Quando a lei reconhece a doença do trabalho, ela faz isso para equilibrar uma relação desigual, protegendo quem está mais vulnerável. O trabalhador não escolhe adoecer. Muitas vezes, ele apenas se adapta às condições impostas, até que o corpo ou a mente não suportam mais.
Ignorar esse enquadramento legal pode gerar perdas sérias: ausência de benefícios, demissão injusta, falta de tratamento adequado e até agravamento da doença. Por isso, a informação correta traz não só clareza, mas também alívio emocional.
É importante lembrar que o reconhecimento da doença do trabalho não exige perfeição de provas, mas coerência entre fatos, ambiente e consequências. A Justiça tem evoluído para enxergar o trabalhador como pessoa, e não apenas como número.

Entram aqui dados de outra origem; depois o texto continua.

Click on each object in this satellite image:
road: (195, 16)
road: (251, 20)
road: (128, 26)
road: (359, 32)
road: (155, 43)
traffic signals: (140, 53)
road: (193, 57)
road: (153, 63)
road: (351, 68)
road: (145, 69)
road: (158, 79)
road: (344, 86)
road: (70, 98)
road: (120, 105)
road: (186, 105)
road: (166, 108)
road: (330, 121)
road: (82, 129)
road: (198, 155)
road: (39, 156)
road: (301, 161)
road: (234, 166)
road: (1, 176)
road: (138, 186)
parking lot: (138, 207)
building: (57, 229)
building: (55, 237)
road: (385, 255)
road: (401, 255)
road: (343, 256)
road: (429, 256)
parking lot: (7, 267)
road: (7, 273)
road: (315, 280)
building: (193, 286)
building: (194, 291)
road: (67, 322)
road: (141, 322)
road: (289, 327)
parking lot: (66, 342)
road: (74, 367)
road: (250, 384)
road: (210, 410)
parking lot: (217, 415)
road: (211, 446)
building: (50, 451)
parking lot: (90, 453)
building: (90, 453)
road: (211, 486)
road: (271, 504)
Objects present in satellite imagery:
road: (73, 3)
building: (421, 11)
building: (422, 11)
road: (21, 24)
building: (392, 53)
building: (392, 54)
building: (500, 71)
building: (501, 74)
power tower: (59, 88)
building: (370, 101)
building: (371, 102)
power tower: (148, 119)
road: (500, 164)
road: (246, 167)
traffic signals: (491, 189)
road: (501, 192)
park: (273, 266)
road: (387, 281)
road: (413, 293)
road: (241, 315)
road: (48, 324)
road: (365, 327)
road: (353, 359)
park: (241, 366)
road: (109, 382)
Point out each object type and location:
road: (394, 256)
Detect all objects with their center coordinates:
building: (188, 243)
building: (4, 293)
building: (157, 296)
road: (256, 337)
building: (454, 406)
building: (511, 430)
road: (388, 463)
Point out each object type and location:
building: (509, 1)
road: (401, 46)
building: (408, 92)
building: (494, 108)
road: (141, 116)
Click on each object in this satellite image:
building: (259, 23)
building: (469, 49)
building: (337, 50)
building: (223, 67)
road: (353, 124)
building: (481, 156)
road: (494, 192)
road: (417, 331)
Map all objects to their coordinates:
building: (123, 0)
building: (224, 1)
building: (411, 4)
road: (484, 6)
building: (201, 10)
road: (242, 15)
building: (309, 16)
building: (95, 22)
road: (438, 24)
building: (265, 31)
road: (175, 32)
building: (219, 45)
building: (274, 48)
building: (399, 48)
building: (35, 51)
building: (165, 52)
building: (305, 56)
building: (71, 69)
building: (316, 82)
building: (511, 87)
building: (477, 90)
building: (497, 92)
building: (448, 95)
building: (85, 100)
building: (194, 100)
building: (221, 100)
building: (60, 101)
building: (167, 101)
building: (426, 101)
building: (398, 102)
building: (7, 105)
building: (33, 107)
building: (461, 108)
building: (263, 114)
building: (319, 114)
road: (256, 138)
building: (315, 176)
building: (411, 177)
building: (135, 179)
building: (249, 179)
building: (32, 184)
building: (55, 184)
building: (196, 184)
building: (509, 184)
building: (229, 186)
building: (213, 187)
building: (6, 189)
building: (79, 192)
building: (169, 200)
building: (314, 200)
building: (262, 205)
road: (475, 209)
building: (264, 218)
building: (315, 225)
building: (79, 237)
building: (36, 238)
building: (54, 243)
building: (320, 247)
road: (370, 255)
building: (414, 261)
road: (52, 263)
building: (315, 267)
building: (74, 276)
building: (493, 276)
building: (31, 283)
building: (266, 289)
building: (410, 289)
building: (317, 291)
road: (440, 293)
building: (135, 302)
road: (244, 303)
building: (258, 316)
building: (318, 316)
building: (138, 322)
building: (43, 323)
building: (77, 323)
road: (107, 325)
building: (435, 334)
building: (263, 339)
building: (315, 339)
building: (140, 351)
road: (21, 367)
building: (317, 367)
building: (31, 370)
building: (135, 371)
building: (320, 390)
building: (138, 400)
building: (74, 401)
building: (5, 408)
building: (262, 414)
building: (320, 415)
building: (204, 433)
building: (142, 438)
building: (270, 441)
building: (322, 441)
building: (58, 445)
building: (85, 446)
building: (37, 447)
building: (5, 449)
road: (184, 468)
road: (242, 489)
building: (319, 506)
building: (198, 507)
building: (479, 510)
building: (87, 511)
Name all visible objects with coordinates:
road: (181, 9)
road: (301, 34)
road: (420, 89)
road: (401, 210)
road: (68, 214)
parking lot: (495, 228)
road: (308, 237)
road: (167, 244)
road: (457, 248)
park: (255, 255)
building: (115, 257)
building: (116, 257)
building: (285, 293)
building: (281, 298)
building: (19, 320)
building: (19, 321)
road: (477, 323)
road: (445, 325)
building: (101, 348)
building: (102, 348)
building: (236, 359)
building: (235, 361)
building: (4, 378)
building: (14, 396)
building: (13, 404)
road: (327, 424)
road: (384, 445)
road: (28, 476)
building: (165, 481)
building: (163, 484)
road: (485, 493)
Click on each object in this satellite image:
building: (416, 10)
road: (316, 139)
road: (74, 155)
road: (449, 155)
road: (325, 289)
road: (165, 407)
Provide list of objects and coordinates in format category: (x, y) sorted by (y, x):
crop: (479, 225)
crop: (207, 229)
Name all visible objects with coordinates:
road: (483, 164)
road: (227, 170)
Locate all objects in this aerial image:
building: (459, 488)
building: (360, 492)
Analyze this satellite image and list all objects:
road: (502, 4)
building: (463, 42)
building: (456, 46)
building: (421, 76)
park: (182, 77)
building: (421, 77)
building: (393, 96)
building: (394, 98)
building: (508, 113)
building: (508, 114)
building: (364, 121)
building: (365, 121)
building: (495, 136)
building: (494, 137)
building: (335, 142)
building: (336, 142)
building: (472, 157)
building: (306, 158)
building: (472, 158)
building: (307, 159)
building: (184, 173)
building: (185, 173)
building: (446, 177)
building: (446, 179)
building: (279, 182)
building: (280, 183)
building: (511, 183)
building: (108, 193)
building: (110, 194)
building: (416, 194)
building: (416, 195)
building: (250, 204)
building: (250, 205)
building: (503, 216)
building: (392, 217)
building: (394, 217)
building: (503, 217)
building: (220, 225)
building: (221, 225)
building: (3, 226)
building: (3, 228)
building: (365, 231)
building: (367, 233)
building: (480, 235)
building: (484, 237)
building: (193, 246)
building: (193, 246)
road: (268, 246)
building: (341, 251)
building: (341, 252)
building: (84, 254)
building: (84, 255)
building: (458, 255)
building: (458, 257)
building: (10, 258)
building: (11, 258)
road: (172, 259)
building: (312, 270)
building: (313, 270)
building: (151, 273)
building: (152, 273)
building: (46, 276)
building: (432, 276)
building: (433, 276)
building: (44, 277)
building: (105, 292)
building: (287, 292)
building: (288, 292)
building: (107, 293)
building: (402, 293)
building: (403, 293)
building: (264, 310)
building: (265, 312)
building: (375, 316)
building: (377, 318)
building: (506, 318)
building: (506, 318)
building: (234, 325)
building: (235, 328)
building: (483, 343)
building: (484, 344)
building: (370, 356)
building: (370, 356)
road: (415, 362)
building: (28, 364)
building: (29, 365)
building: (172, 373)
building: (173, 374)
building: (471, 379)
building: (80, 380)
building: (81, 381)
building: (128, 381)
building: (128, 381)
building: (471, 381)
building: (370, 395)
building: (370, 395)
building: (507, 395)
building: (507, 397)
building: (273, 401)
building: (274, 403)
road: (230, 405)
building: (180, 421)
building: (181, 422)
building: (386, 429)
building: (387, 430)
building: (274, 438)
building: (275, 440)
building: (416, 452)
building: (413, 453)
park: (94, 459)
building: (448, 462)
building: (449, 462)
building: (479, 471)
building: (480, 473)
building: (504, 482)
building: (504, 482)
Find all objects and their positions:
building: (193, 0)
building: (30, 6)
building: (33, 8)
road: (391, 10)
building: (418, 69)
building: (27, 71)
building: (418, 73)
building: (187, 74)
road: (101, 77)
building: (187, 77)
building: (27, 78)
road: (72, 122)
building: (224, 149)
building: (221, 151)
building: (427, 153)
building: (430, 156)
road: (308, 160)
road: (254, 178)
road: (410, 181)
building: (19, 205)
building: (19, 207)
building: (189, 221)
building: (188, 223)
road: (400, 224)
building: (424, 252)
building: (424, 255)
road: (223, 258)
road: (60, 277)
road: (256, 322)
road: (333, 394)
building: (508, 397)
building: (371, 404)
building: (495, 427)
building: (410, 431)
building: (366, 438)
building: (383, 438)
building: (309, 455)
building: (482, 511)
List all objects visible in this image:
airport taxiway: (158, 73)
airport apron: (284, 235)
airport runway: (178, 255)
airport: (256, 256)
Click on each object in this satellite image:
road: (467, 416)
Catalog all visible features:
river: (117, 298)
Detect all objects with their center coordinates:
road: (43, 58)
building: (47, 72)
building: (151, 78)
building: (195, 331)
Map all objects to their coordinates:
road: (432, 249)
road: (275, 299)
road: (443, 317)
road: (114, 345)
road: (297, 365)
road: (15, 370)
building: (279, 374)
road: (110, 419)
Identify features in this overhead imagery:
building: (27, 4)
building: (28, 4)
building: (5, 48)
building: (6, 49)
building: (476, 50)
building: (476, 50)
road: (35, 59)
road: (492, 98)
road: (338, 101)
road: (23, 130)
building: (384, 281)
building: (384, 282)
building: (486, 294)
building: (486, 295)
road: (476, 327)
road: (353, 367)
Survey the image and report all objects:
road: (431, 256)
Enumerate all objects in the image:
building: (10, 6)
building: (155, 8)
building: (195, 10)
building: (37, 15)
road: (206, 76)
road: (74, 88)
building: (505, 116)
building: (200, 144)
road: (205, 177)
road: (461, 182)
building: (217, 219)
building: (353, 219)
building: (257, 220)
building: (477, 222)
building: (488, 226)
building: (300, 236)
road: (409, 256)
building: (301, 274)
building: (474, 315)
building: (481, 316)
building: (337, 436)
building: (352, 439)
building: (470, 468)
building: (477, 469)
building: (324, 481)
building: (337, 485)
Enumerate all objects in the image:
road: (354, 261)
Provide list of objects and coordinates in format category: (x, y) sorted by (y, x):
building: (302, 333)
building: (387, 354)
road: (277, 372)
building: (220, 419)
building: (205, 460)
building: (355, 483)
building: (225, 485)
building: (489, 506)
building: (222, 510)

Buscar orientação jurídica especializada permite agir com segurança, respeitando prazos, reunindo provas e evitando decisões precipitadas. Muitas vezes, esse cuidado é o que separa a perda de direitos da reconstrução da estabilidade.
Ao compreender seus direitos, o trabalhador deixa de carregar sozinho um peso que não lhe pertence. Informação, nesse contexto, é proteção, dignidade e caminho para recomeçar com mais segurança.
FAQ — Perguntas frequentes sobre doença do trabalho
1. Doença do trabalho: o que é exatamente?
É a doença causada ou agravada pelas condições em que o trabalho é realizado, mesmo que não seja exclusiva da profissão.
2. Doença do trabalho o que é segundo a CLT?
É equiparada ao acidente de trabalho pela Lei 8.213/91, garantindo direitos trabalhistas e previdenciários.
3. Toda doença adquirida no emprego é doença do trabalho?
Não. É preciso existir relação entre a doença e o ambiente ou forma de trabalho.
4. Depressão pode ser considerada doença do trabalho?
Sim, quando comprovado que o trabalho contribuiu para o adoecimento.
5. Precisa de CAT para reconhecer doença do trabalho?
Não obrigatoriamente. A Justiça pode reconhecer mesmo sem CAT.
6. O trabalhador pode ser demitido após afastamento?
Se o afastamento for acidentário, há estabilidade de 12 meses.
7. Vale a pena procurar um advogado?
Sim. A orientação evita perda de direitos e traz segurança jurídica.